Asia-Pacific countries, including China and three others hard hit by bird flu, pledged Saturday to be open about disclosing bird flu outbreaks, and said they would hold a simulation exercise next year to test their preparedness for a human pandemic.

The leaders at the Asia Pacific Economic Cooperation summit in Busan, South Korea, also promised to boost surveillance and information-sharing, and to build a regional register of experts that could advise countries to combat the virus.

Fears of a global flu pandemic spawned by the bird flu virus sweeping Asia pushed the issue to near the top of the agenda at the summit, which brought together US President George W. Bush, China's Hu Jintao and 19 other leaders from countries already hit by or at risk of outbreaks.

The leaders endorsed a plan that "commits our economies to effective surveillance, transparency and openness and close domestic, regional and international coordination and collaboration" on bird flu, the leaders said in their final statement.

Monitoring Programs and Research

Measures adopted included plans to develop a list of "available and funded" experts in the region and to build "capabilities for responding rapidly to pandemic influenza in its early stages," they said. A computer simulation exercise would be conducted early next year to test regional responses and communication networks.

Australia and Japan immediately pledged new resources to the fight.

Australian Prime Minister John Howard said Canberra would contribute Australian dollars 100 million (US$73 million; euro62 million) over four years to fund regional bird flu initiatives and to international health agencies, including A$4 million (US$2.9 million; euro2.5 million) for the simulation exercise.

Japan pledged US$2 million (euro1.7 million) to the World Health Organization and another US$800,000 (euro680,000) to the UN's Food and Agriculture Organization to fund monitoring programs and research into bird flu.

Some experts have worried about the ability of poorer nations to respond to the bird flu threat, and warned that richer countries must help them with vaccinations, expertise and anti-viral drug stockpiling.

Malaysian Prime Minister Abdullah Ahmad Badawi said the leaders discussed a Canadian plan for wealthier countries to contribute to a fund that would pay compensation to farmers with infected poultry flocks, encouraging them not to hide outbreaks, but it was not adopted.

"If poor farmers know they will lose income they will be very reluctant to" report outbreaks, Abdullah told a news conference. "They will not be ready to cooperate. If they are to do it, [there] must be some means of compensation."

Next Human Flu Pandemic

Officials this week expressed concern that countries may try to hide or downplay bird flu outbreaks to protect their reputations or their economies from repercussions.

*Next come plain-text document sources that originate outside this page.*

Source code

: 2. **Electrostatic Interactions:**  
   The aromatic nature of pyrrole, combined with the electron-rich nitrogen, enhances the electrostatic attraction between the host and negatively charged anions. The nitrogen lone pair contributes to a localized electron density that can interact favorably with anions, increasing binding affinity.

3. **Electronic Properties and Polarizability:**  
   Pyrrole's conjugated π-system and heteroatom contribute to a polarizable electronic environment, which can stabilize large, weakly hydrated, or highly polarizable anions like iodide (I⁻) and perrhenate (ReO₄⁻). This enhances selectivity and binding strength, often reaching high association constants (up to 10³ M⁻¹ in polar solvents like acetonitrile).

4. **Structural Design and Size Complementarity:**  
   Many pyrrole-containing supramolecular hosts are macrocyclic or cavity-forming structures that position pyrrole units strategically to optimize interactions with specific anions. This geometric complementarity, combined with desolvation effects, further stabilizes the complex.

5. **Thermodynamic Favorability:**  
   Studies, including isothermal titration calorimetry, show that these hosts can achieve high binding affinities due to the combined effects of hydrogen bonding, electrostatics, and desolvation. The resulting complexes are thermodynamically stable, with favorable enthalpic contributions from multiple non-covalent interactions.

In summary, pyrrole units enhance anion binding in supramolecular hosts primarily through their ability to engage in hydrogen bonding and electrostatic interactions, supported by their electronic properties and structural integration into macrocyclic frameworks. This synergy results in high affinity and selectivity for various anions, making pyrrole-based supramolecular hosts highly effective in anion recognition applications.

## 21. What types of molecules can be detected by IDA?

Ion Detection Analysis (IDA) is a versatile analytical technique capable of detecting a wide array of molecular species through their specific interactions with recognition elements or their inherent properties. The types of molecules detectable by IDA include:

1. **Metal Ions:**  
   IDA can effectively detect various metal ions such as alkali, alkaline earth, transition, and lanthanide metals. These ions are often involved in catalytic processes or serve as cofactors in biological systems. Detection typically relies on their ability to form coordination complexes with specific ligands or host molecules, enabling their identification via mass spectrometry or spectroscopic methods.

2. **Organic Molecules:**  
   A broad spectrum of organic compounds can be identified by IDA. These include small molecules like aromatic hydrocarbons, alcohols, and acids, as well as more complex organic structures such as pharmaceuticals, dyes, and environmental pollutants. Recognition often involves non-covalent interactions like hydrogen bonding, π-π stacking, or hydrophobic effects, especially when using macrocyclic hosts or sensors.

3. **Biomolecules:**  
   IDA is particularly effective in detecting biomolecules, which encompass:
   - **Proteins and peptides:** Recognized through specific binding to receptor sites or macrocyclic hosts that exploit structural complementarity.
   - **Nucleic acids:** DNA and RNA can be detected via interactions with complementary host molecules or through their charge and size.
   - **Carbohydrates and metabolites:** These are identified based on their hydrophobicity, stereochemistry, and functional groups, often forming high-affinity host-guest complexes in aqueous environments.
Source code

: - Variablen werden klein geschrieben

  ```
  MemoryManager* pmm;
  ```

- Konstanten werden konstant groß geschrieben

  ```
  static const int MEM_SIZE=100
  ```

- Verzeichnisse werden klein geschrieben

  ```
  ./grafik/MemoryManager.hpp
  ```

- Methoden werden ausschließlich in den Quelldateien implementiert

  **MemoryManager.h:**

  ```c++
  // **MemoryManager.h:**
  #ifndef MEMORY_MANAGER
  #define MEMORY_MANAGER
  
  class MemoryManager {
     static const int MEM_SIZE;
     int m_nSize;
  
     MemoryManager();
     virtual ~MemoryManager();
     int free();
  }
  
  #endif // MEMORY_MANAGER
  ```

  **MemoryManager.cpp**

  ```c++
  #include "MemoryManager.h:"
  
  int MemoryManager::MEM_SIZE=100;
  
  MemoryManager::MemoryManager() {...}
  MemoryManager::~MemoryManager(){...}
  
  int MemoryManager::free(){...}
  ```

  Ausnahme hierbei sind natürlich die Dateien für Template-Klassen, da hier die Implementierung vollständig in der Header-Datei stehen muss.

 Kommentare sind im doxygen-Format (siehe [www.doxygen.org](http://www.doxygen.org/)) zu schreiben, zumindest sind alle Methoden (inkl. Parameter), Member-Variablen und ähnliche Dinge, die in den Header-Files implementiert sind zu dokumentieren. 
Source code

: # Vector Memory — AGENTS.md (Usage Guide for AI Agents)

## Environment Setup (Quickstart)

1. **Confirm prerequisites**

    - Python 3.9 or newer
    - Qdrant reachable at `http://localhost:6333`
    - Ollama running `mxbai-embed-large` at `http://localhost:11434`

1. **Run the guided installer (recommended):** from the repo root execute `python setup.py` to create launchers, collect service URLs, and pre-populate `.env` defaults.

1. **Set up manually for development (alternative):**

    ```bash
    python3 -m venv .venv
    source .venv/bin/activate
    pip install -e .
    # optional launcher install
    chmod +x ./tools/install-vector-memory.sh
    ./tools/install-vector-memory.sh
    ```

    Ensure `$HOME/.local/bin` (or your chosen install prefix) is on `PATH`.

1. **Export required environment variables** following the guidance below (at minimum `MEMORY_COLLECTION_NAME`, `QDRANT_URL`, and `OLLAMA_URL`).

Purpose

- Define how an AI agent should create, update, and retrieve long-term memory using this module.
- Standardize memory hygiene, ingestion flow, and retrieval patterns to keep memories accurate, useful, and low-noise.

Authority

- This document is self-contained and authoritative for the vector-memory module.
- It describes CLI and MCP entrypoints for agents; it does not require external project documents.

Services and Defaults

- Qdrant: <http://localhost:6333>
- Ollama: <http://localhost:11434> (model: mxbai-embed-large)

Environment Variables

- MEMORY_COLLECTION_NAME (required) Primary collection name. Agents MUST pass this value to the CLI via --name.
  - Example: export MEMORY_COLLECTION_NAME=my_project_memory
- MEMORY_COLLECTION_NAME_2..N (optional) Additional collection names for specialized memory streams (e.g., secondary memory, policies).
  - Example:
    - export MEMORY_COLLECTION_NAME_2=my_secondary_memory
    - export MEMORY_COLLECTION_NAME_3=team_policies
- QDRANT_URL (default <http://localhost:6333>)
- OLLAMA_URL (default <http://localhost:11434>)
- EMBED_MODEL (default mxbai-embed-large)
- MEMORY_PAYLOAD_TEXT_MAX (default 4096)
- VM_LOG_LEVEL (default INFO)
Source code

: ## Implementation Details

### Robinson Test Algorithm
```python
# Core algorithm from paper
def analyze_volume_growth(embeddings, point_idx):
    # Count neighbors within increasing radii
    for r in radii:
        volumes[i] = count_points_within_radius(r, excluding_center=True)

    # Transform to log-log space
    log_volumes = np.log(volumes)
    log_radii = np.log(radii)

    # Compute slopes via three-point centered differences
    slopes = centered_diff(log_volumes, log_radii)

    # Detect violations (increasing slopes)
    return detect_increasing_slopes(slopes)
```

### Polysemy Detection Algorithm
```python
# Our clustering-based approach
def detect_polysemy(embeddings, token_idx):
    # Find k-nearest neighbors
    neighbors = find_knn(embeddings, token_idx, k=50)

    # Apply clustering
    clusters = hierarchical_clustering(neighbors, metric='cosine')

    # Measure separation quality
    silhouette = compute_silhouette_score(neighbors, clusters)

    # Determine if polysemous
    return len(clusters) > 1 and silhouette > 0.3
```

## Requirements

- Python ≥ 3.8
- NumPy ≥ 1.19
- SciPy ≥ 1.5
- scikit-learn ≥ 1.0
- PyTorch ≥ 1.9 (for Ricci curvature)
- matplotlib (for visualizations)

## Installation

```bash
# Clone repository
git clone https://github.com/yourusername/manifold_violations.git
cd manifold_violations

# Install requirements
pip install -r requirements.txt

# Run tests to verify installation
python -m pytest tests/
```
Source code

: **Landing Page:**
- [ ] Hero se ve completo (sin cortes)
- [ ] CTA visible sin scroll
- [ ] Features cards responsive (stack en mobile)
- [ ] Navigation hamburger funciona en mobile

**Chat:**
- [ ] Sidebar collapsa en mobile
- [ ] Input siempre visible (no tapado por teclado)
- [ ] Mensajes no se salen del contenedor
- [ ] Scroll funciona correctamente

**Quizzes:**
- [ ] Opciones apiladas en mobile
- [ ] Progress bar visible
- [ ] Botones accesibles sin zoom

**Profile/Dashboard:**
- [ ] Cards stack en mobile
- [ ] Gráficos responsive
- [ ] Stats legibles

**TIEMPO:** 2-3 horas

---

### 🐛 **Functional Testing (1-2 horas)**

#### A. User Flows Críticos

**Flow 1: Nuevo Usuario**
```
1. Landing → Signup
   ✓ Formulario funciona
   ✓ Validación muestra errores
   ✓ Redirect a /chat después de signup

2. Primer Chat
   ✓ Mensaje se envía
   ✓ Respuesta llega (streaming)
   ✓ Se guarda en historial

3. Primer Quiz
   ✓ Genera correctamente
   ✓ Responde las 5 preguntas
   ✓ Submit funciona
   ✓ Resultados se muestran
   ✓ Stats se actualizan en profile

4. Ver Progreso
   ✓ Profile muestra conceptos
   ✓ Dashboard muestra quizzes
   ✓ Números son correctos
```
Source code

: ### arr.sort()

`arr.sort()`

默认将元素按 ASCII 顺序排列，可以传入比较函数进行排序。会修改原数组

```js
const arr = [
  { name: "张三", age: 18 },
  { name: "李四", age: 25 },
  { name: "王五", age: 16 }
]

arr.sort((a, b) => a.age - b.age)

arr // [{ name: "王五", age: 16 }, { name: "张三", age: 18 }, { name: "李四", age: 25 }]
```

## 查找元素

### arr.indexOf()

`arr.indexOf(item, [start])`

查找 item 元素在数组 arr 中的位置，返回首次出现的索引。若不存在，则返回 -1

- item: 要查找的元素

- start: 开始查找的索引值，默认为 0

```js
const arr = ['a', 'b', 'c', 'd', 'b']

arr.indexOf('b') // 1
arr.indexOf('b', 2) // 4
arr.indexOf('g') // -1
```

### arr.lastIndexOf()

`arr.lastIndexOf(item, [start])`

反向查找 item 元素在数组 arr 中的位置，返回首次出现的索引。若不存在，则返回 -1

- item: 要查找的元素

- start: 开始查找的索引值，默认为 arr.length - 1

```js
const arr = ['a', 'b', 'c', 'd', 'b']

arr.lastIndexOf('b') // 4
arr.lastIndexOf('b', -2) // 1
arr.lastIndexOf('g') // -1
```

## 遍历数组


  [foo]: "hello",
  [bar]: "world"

China and Thailand were heavily criticized for suppressing news about severe acute respiratory syndrome, or SARS, outbreaks when it swept Asia in 2003.

Fears of a human pandemic have risen in recent days after China, the world's most populous country, announced its first human cases, including deaths, after repeated outbreaks in poultry in the past month.

Chinese President Hu Jintao "told the leaders that China pays great attention to the prevention and control of bird flu and has taken a series of positive measures to curb the avian influenza," the official Xinhua News Agency reported Saturday, citing Foreign Minister Li Zhaoxing..

At least 67 people have died in Asia from bird flu, in Vietnam, Thailand, China, Indonesia -- all APEC members -- and Cambodia.

Health experts say the H5N1 strain of bird flu sweeping Asia could be the source of the next human flu pandemic if it mutates into a form easily passed between humans. Most of the bird flu deaths so far have been traced to contact with sick birds.

Bird flu has resulted in the deaths or destruction of some 150 million birds in Asia, though containment measures have failed to stop outbreaks or to prevent the virus' spread by migrating birds to eastern Europe and the Middle East.